Jan Huygen van Linschoten (1563-1610), a Dutch born on a middle class family, with a good education, although not universitary, lived on the port town of Enkhuizen, Haarlem, from where he travelled frequently, being in contact with important people.

He managed to become attached to the service of the Portuguese Archbishop of Goa, India, where he spent five years between 1583 and 1588. On his return to Holland he produced a History of his travels, important due to the inclusion of maps from Portuguese sources, at that time rarely available to Dutch, or any other cartographers. In his return, a storm made his ship sunk in Angra, where he settled for two and a half years, guarding the merchandises and studying the island and the people.
Being a good observer, he produced during this time, important documentation (as a Dutch spy) for the history of Terceira Island, publishing in 1596 Itinerario: 4 parts: 12 maps: Dutch text: Amsterdam (published by Cornelis Claesz) 1598 (English), 1599 (Latin), 1605, 1614, 1623, 1644 (Dutch), 1610, 1619, 1638 (French) Re-issued with 15 maps.

Some quotations from the Wilkipedia Encyclopedia inform about the importance of the role played by Linschoten on the discoveries adventure.


Jan Huyghen van Linschoten (1563-1611) was a Dutch Protestant merchant, traveller and historian. His second name is also spelt as Huijgen. He is credited with copying top-secret Portuguese nautical maps thus enabling the passage to the elusive East Indies to be opened to the English and the Dutch. This enabled the British East India Company and the Dutch East India Company to break the 16th century monopoly enjoyed by the Portuguese on trade with the East Indies.

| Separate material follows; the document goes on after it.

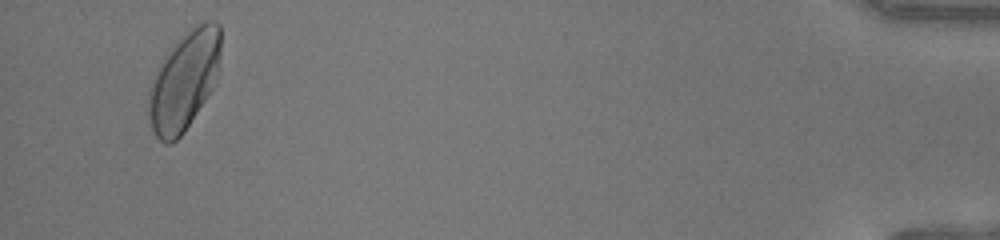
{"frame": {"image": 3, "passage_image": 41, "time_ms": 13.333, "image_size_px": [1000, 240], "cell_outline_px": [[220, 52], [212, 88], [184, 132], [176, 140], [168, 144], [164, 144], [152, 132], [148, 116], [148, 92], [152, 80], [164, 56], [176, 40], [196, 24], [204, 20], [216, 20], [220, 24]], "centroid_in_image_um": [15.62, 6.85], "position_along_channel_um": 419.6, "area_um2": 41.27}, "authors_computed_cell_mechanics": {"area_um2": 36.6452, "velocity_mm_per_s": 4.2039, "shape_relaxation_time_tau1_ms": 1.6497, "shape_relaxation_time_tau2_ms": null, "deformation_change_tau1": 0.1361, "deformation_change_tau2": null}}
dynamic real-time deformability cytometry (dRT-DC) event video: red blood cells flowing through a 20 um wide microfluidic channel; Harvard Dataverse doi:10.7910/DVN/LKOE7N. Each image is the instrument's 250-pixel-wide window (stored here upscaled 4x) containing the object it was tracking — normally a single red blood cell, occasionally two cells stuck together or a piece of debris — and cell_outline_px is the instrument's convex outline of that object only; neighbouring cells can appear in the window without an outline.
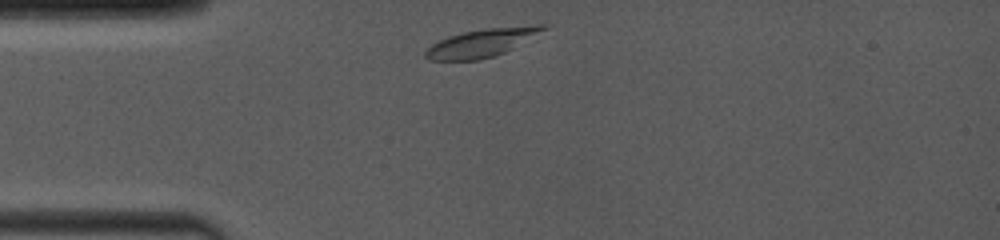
{"species": "common noctule bat (a hibernating species)", "species_latin": "Nyctalus noctula", "temperature_condition": "room temperature", "stored_images_in_passage": 2, "camera_frame_rate_fps": 4000, "um_per_image_px": 0.085, "animal": {"sex": "female", "body_mass_g": 19.0, "forearm_length_mm": 53.3}, "frame": {"image": 1, "passage_image": 1, "time_ms": 0.0, "image_size_px": [1000, 240], "cell_outline_px": [[548, 28], [512, 48], [504, 52], [480, 60], [428, 60], [424, 56], [424, 52], [432, 44], [448, 36], [464, 32], [488, 28], [532, 24], [548, 24]], "centroid_in_image_um": [40.95, 3.63], "position_along_channel_um": 44.0, "area_um2": 19.13}}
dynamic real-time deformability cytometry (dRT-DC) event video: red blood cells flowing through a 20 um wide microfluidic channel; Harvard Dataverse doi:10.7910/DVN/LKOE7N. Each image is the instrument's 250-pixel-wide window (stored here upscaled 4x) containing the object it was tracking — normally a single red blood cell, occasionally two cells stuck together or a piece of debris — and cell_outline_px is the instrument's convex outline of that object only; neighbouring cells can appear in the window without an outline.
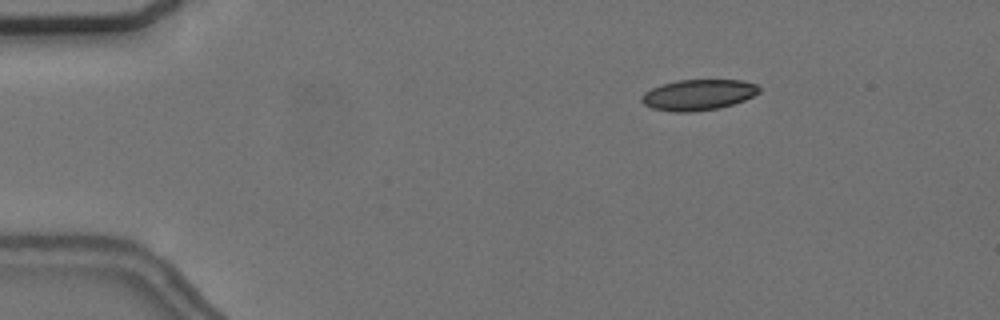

In addition to detailed maps of these places, Linschoten also provided the geographic ‘key’ to unlocking the Portuguese grip on passage through the Malacca Strait; he suggested approaching the East Indies from the south of Sumatra through the Sunda Strait, thereby minimizing the danger of Portuguese attention.


Linschoten Society
A Linschoten Society was founded in 1908 to publish rare or unpublished Dutch travel accounts of voyages, journeys by land, and descriptions of countries and survives today at the Amsterdam Ship Museum.